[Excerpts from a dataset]
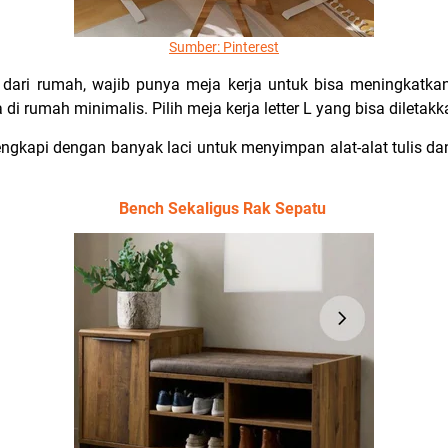
Sumber: Pinterest
 dari rumah, wajib punya meja kerja untuk bisa meningkatkan 
di rumah minimalis. Pilih meja kerja letter L yang bisa diletak
engkapi dengan banyak laci untuk menyimpan alat-alat tulis da
Bench Sekaligus Rak Sepatu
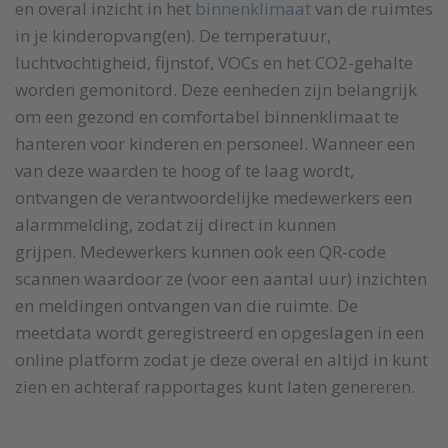
en overal inzicht in het
binnenklimaat
van de ruimtes
in je kinderopvang(en). De temperatuur,
luchtvochtigheid, fijnstof, VOCs en het CO2-gehalte
worden gemonitord. Deze eenheden zijn belangrijk
om een gezond en comfortabel binnenklimaat te
hanteren voor kinderen en personeel. Wanneer een
van deze waarden te hoog of te laag wordt,
ontvangen de verantwoordelijke medewerkers een
alarmmelding, zodat zij direct in kunnen
grijpen. Medewerkers kunnen ook een QR-code
scannen waardoor ze (voor een aantal uur) inzichten
en meldingen ontvangen van die ruimte. De
meetdata wordt geregistreerd en opgeslagen in een
online platform zodat je deze overal en altijd in kunt
zien en achteraf rapportages kunt laten genereren.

**Work to be completed:** Please list every line in the items above that contains the word "bisa", copying each line in full. Case counts.

**Expected answer:**
 dari rumah, wajib punya meja kerja untuk bisa meningkatkan 
di rumah minimalis. Pilih meja kerja letter L yang bisa diletak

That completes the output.